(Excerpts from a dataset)
******
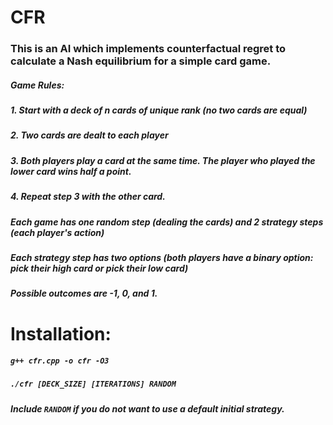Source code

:# CFR
  ### This is an AI which implements counterfactual regret to calculate a Nash equilibrium for a simple card game.
  ##### Game Rules:
  ##### 1. Start with a deck of n cards of unique rank (no two cards are equal)
  ##### 2. Two cards are dealt to each player
  ##### 3. Both players play a card at the same time. The player who played the lower card wins half a point.
  ##### 4. Repeat step 3 with the other card.

  ##### Each game has one random step (dealing the cards) and 2 strategy steps (each player's action)
  ##### Each strategy step has two options (both players have a binary option: pick their high card or pick their low card)
  ##### Possible outcomes are -1, 0, and 1.
  
# Installation:
  ##### `g++ cfr.cpp -o cfr -O3`
  ##### `./cfr [DECK_SIZE] [ITERATIONS] RANDOM`
  ##### Include `RANDOM` if you do not want to use a default initial strategy.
******
▶ [What to produce]: Collect every line above that contains the word "with".

▶ [Response to the task]:
  ##### 1. Start with a deck of n cards of unique rank (no two cards are equal)
  ##### 4. Repeat step 3 with the other card.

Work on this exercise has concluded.